# What the task requires:
Scanning the entries below, copy every line that contains the word "round".

******

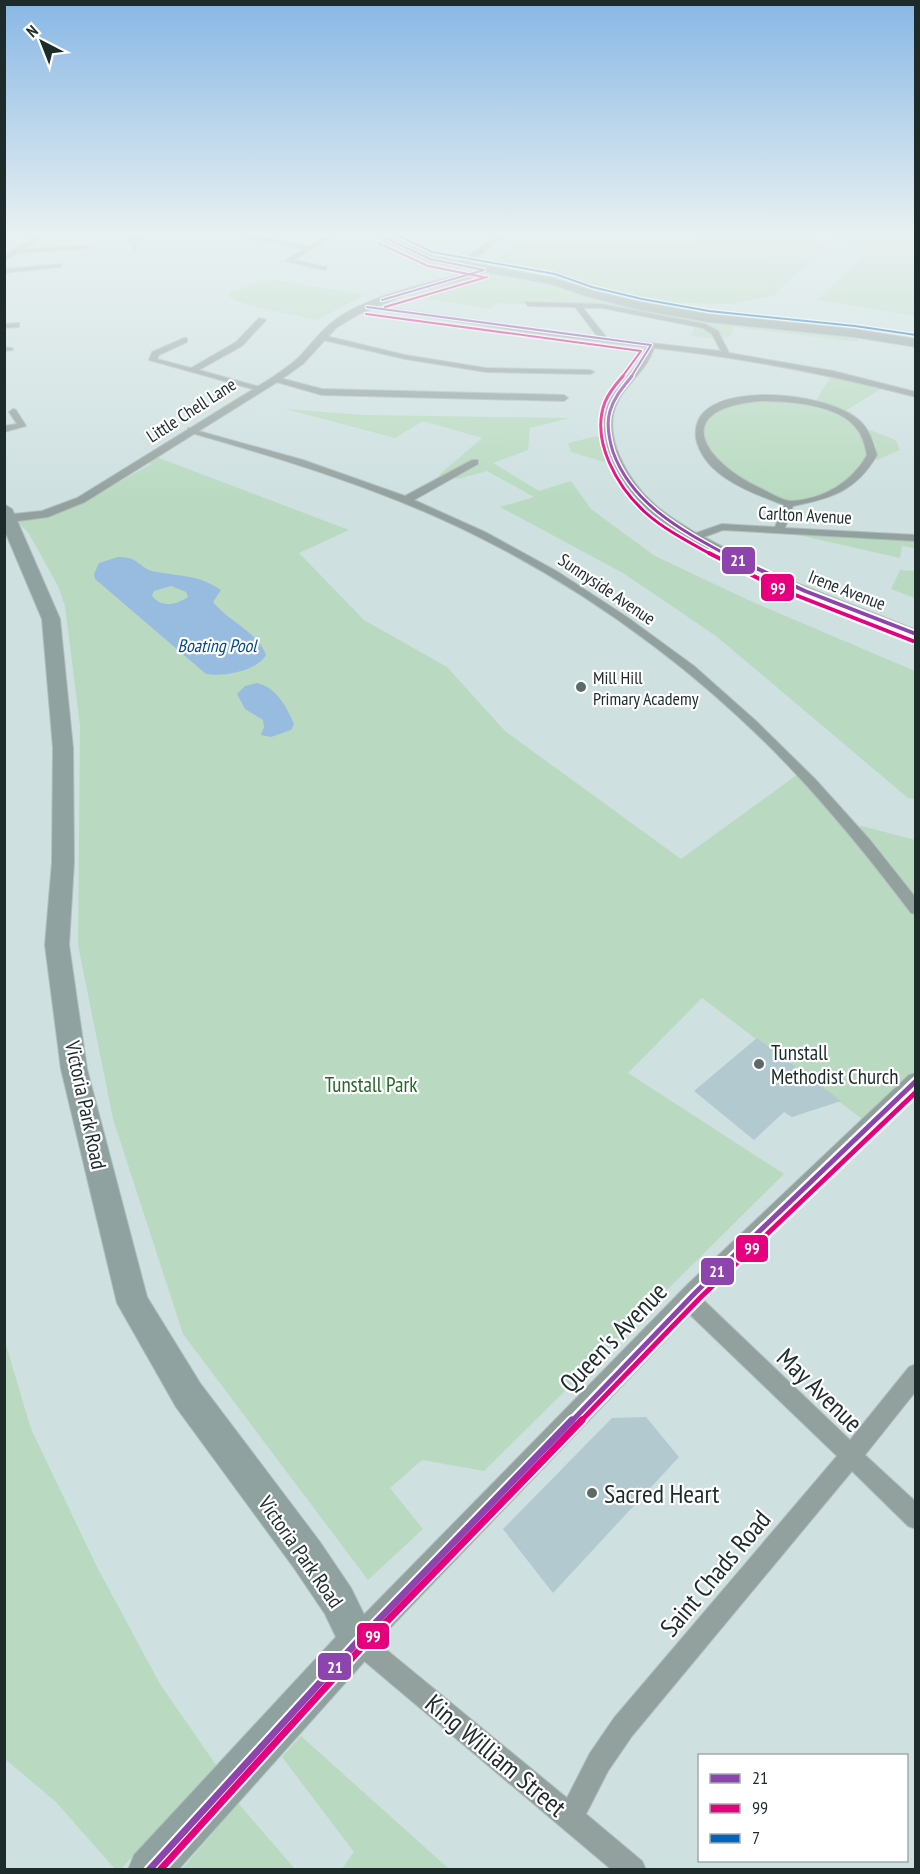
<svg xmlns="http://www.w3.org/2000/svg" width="920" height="1874" viewBox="0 0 920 1874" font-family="'PT Sans Narrow',sans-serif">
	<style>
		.green { fill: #b9dac0 }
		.water { fill: #98bce0; fill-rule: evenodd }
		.building { fill: #b2c9cf }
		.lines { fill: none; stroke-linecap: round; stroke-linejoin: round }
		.minor-casing { stroke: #b0bebe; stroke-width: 2 }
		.tertiary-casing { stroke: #b0bebe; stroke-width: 2 }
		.primary-casing { stroke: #b0bebe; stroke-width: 2 }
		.minor { fill: #93a19e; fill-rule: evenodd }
		.tertiary { fill: #93a19e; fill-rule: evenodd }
		.primary { fill: #90a29f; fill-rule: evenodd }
		.bus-1-far4-casing { stroke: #fff; stroke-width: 4.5 }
		.bus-1-far3-casing { stroke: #fff; stroke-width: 6 }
		.bus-1-far2-casing { stroke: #fff; stroke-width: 8 }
		.bus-1-far1-casing { stroke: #fff; stroke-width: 10 }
		.bus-1-casing { stroke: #fff; stroke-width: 11 }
		.bus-2-far4-casing { stroke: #fff; stroke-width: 4.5 }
		.bus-2-far3-casing { stroke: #fff; stroke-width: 6 }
		.bus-2-far2-casing { stroke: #fff; stroke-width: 8 }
		.bus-2-far1-casing { stroke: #fff; stroke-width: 10 }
		.bus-2-casing { stroke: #fff; stroke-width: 11 }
		.bus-3-casing { stroke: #fff; stroke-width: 4.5 }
		.bus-1-far4 { stroke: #8e44ad; stroke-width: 2 }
		.bus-1-far3 { stroke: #8e44ad; stroke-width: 3 }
		.bus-1-far2 { stroke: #8e44ad; stroke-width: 4 }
		.bus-1-far1 { stroke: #8e44ad; stroke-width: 5 }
		.bus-1 { stroke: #8e44ad; stroke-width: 7 }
		.bus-2-far4 { stroke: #e5007d; stroke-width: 2 }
		.bus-2-far3 { stroke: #e5007d; stroke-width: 3 }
		.bus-2-far2 { stroke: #e5007d; stroke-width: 4 }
		.bus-2-far1 { stroke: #e5007d; stroke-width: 5 }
		.bus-2 { stroke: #e5007d; stroke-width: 7 }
		.bus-3 { stroke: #0065bd; stroke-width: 2 }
		.poi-dot { fill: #5c6a6a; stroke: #fff; stroke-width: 2 }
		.labels { text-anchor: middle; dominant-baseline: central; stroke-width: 4.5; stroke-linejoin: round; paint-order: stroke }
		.far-street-label { font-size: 18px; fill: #1e2b2b; stroke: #fff }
		.far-water-label { font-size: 18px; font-style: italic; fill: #044986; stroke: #fff }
		.far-poi-label { font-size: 18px; fill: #1e2b2b; stroke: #fff; text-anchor: start }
		.poi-label { font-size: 21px; fill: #1e2b2b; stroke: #fff; text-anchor: start }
		.park-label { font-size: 21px; fill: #256828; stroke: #fff }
		.street-label { font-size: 21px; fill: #1e2b2b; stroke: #fff }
		.near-street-label { font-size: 26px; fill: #1e2b2b; stroke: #fff }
		.near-poi-label { font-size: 26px; fill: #1e2b2b; stroke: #fff; text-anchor: start }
		.line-badge { stroke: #fff; stroke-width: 2 }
		.badge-label { font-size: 16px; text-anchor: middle; font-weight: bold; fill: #fff }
	</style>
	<rect width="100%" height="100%" fill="#cee0e0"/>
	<!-- green -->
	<g class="green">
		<path d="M713 236H798L817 241 822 250 773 296 729 304 658 302 538 272 488 264 522 241H656L682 244Z"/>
		<path d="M821 236H915V316L817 300 859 261 865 246Z"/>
		<path d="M484 270 533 276 620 302 861 337 857 342 734 327 729 337 707 338 691 335 695 325 600 308 497 303 490 309 398 294Z"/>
		<path d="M270 279 364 295 317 320 252 306 231 299 230 292Z"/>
		<path d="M832 375 884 387 843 412 815 402Z"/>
		<path d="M780 399 826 407 857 423 871 456 849 485 807 500 789 504 740 483 700 442 708 414 736 402Z"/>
		<path d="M286 409 364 415 570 418 530 428 528 450 493 463 539 491 571 481 591 509 655 556 748 600 915 671V799L908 798 716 636 623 573 500 507 534 497 487 471 458 479 439 475 482 438 423 421 395 438Z"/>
		<path d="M867 429 896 440 900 450 876 460V445Z"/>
		<path d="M602 435 608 463 571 452 568 443Z"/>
		<path d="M154 456 349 530 299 553 364 620 447 667 505 731 681 859 801 772 852 828 862 826 915 840V1081L866 1122 702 998 628 1073 784 1174 484 1471 422 1460 390 1488 423 1529 368 1580 183 1334 113 1119 78 945 80 726 65 606 58 586 28 532 17 522 86 501 151 464 146 461Z"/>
		<path d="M798 535 915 541V548L902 546 900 558Z"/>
		<path d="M900 570 915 571V598L891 589Z"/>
		<path d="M4 1338 31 1429 97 1567 160 1684 216 1765 121 1869H115L56 1802 5 1759Z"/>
		<path d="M301 1736 449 1869H342L354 1852 282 1757Z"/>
		<path d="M238 1803 295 1869H182Z"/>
	</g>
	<!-- water -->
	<g class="water">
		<path d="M118 557C139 557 137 566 152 571 178 577 196 573 221 590L213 602C228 621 258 632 266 655 257 671 224 677 206 674L95 579 94 574 99 563ZM171 586 186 592 188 597C176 605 162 608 152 596L154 591Z"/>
		<path d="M257 683C276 687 287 707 294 724L291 730 271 737 261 735 264 727 263 720 245 709 237 694 245 686Z"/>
	</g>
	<!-- building -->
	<g class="building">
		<path d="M757 1038 841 1101 792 1117 784 1112 754 1140 694 1091Z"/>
		<path d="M646 1417 679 1457 553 1593 503 1529 612 1418Z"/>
	</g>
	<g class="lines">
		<defs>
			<g id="minor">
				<path d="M35 236H43L25 249 86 246 89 248 18 253 4 261V256Z"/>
				<path d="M137 236H145L135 243 138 248 135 250 128 242Z"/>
				<path d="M236 236H251L309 246 326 236H334L294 260 327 267 325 270 285 261 304 249Z"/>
				<path d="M62 264 60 267 4 273V269Z"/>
				<path d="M525 302 602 304 705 324 718 331 729 353 833 371 916 392V397C827 374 745 358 654 348 647 370 628 382 618 401 600 435 629 482 654 504 667 516 682 524 696 533L722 524 775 527 784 505C752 493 703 476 696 438 695 429 697 419 704 412 733 383 833 394 861 422 870 431 873 443 877 455 856 491 832 498 793 506L785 528 916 535V541L723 530 704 537 776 575 916 630V637C892 631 870 621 847 612 794 592 745 568 695 541 679 532 660 521 646 508 624 487 602 452 604 420 606 390 638 374 646 347L526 332 363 307 367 305 598 337 575 307 528 306ZM583 308H602L703 328 712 334 721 351 607 338ZM760 401C788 401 839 404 857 429 863 436 865 446 867 455 852 482 824 499 792 501 783 501 770 493 762 489 703 462 668 409 760 401Z"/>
				<path d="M259 318 266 320 242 346 199 370 260 387V391L149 360 152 352 184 338H187V342L159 355 157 359 191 368 236 342Z"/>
				<path d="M19 323V327L4 328V324Z"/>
				<path d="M322 335 405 355 486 368 590 370 594 372 590 374 486 372 405 359 319 339V335Z"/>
				<path d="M4 347 12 348 13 350 4 351Z"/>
				<path d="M276 377 322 389 564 395 568 398 564 401 322 395 273 381V377Z"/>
				<path d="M13 409 16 410 26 426 4 432V426L17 424 9 412Z"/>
				<path d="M188 428 303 460 405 496 472 460H478V464L414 500 485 532 558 572 627 617 694 666 756 721 815 779 870 840 916 898V914L911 913C878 869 844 827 808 787 716 685 600 597 477 536 385 490 287 460 188 432Z"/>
				<path d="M689 1291 696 1293 850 1440 909 1367 916 1364V1391L865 1455 916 1502V1529L908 1526 852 1471 632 1736 608 1771 586 1814 642 1861 646 1870H612L350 1649 346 1641 350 1633 358 1629 366 1633 567 1798 590 1753 614 1718 837 1456 682 1307 679 1300 682 1293Z"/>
			</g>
			<g id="tertiary">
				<path d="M496 236H505L463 268H457V264Z"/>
				<path d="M484 268 488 270 476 277 415 291 359 314 336 328 303 364 279 381 85 502 48 517 4 523V515L42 511 77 498 273 377C281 371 291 365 298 358 309 347 318 334 330 324 367 293 438 282 484 268Z"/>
				<path d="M916 1073V1094L704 1300 368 1651 358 1655 348 1651 344 1641 348 1631 688 1284 909 1075Z"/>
			</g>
			<g id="primary">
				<path d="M376 236H390L433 256 553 278 594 291 640 302 708 314 854 329 916 339V347L854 337 708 322 640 310 586 296 551 284 426 261Z"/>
				<path d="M4 504 12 509 60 619 73 748 74 862 69 945 87 1069 147 1297 200 1383 320 1542 351 1588 377 1641 371 1654 178 1870H128L134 1855 336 1637 325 1614 294 1568 176 1407 117 1303 61 1069 45 945 52 862 53 748 42 619 4 529Z"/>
			</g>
		</defs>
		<!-- minor casing -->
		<use href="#minor" class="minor-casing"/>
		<!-- tertiary casing -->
		<use href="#tertiary" class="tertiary-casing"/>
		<!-- primary casing -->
		<use href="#primary" class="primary-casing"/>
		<!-- minor -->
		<use href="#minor" class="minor"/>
		<!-- tertiary -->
		<use href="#tertiary" class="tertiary"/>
		<!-- primary -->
		<use href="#primary" class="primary"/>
		<defs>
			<g id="bus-1-far4">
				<path d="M381 236 430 259 484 270"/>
				<path d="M382 300 484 270"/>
				<path d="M367 307 651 345 631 377"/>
			</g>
			<path id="bus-1-far3" d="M632 376C624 386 614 397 610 411 606 424 609 439 613 452 632 504 681 530 727 555"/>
			<path id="bus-1-far2" d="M724 553 805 591 916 634"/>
			<path id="bus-1-far1" d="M571 1422 696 1292 916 1081"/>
			<path id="bus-1" d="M149 1870 358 1641 572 1420"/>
			<g id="bus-2-far4">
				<path d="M378 243 428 266 483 277"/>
				<path d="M385 307 487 277"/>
				<path d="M366 314 641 351 622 377"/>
			</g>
			<path id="bus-2-far3" d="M623 376C616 384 609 392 605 402 590 441 618 488 646 513 665 530 689 542 712 555"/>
			<path id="bus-2-far2" d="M709 553 775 587 913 641"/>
			<path id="bus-2-far1" d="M580 1422 701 1297 916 1092"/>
			<path id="bus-2" d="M160 1870 363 1646 582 1420"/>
			<path id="bus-3" d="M399 236 432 252 555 274 592 287 642 299 709 311 855 326 916 335"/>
		</defs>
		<!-- bus-1-far4 casing -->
		<use href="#bus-1-far4" class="bus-1-far4-casing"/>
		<!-- bus-1-far3 casing -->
		<use href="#bus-1-far3" class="bus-1-far3-casing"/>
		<!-- bus-1-far2 casing -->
		<use href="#bus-1-far2" class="bus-1-far2-casing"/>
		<!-- bus-1-far1 casing -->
		<use href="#bus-1-far1" class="bus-1-far1-casing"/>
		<!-- bus-1 casing -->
		<use href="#bus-1" class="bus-1-casing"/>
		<!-- bus-2-far4 casing -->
		<use href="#bus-2-far4" class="bus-2-far4-casing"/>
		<!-- bus-2-far3 casing -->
		<use href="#bus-2-far3" class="bus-2-far3-casing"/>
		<!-- bus-2-far2 casing -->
		<use href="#bus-2-far2" class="bus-2-far2-casing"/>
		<!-- bus-2-far1 casing -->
		<use href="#bus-2-far1" class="bus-2-far1-casing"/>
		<!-- bus-2 casing -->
		<use href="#bus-2" class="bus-2-casing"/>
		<!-- bus-3 casing -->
		<use href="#bus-3" class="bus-3-casing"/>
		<!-- bus-1-far4 -->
		<use href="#bus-1-far4" class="bus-1-far4"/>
		<!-- bus-1-far3 -->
		<use href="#bus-1-far3" class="bus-1-far3"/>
		<!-- bus-1-far2 -->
		<use href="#bus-1-far2" class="bus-1-far2"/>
		<!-- bus-1-far1 -->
		<use href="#bus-1-far1" class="bus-1-far1"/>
		<!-- bus-1 -->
		<use href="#bus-1" class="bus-1"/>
		<!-- bus-2-far4 -->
		<use href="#bus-2-far4" class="bus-2-far4"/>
		<!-- bus-2-far3 -->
		<use href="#bus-2-far3" class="bus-2-far3"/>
		<!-- bus-2-far2 -->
		<use href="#bus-2-far2" class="bus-2-far2"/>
		<!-- bus-2-far1 -->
		<use href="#bus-2-far1" class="bus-2-far1"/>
		<!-- bus-2 -->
		<use href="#bus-2" class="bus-2"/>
		<!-- bus-3 -->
		<use href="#bus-3" class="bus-3"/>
	</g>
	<!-- sky -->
	<linearGradient id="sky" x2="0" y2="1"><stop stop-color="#88b7e5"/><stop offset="0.47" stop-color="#e9f1f1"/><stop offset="1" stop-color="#e9f1f1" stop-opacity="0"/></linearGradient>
	<rect width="920" height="498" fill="url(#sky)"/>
	<!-- markers -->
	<g class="poi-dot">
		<circle cx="581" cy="687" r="6"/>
		<circle cx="759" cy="1064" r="6"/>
		<circle cx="592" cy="1493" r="6"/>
	</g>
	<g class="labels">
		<!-- far-street labels -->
		<g class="far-street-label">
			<text transform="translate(191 410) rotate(-33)">Little Chell Lane</text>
			<text transform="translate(805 515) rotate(3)">Carlton Avenue</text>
			<text transform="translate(607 589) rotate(34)">Sunnyside Avenue</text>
			<text transform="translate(847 590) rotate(21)">Irene Avenue</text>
		</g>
		<!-- far-water labels -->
		<g class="far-water-label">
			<text x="217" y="645">Boating Pool</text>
		</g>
		<!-- far-poi labels -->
		<g class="far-poi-label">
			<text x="593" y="677">Mill Hill<tspan x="593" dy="21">Primary Academy</tspan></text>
		</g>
		<!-- poi labels -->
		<g class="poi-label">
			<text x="771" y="1052">Tunstall<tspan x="771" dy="24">Methodist Church</tspan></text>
		</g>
		<!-- park labels -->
		<g class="park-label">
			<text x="371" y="1084">Tunstall Park</text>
		</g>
		<!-- street labels -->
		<g class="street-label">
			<text transform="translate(86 1105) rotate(78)">Victoria Park Road</text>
			<text transform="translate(301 1552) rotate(55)">Victoria Park Road</text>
		</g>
		<!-- near-street labels -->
		<g class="near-street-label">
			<text transform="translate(613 1337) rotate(-46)">Queen's Avenue</text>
			<text transform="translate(820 1390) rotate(44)">May Avenue</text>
			<text transform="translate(715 1573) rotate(-50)">Saint Chads Road</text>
			<text transform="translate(496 1755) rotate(40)">King William Street</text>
		</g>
		<!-- near-poi labels -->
		<g class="near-poi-label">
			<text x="604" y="1493">Sacred Heart</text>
		</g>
	</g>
	<g class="line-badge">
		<rect x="721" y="546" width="35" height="29" rx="6" fill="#8e44ad"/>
		<rect x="760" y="573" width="35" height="29" rx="6" fill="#e5007d"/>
		<rect x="735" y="1234" width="34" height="29" rx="6" fill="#e5007d"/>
		<rect x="700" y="1257" width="35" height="29" rx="6" fill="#8e44ad"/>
		<rect x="356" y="1622" width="34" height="28" rx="6" fill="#e5007d"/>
		<rect x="317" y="1652" width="35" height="29" rx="6" fill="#8e44ad"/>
	</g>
	<g class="badge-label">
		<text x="738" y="566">21</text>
		<text x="778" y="594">99</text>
		<text x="752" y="1254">99</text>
		<text x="717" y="1277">21</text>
		<text x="373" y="1642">99</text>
		<text x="335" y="1673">21</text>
	</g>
	<!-- border -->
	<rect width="920" height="1874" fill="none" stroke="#1e2b2b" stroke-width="12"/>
	<!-- legend -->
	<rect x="698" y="1754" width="210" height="108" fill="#ffffff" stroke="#a5aaaa" stroke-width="1.5"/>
	<rect x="710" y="1774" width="30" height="9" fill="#8e44ad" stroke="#a5aaaa" stroke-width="1.5"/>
	<text x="752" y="1784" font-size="18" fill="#1e2b2b">21</text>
	<rect x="710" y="1804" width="30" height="9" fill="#e5007d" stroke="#a5aaaa" stroke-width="1.5"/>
	<text x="752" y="1814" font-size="18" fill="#1e2b2b">99</text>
	<rect x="710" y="1834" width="30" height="9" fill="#0065bd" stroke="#a5aaaa" stroke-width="1.5"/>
	<text x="752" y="1844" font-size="18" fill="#1e2b2b">7</text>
	<!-- north arrow -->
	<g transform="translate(42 42) rotate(318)" stroke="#ffffff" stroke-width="4.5" paint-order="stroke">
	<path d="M0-4.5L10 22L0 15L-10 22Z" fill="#1e2b2b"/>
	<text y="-9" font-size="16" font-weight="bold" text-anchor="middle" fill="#1e2b2b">N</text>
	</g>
</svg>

******

# Completed exercise:
		.lines { fill: none; stroke-linecap: round; stroke-linejoin: round }
		.labels { text-anchor: middle; dominant-baseline: central; stroke-width: 4.5; stroke-linejoin: round; paint-order: stroke }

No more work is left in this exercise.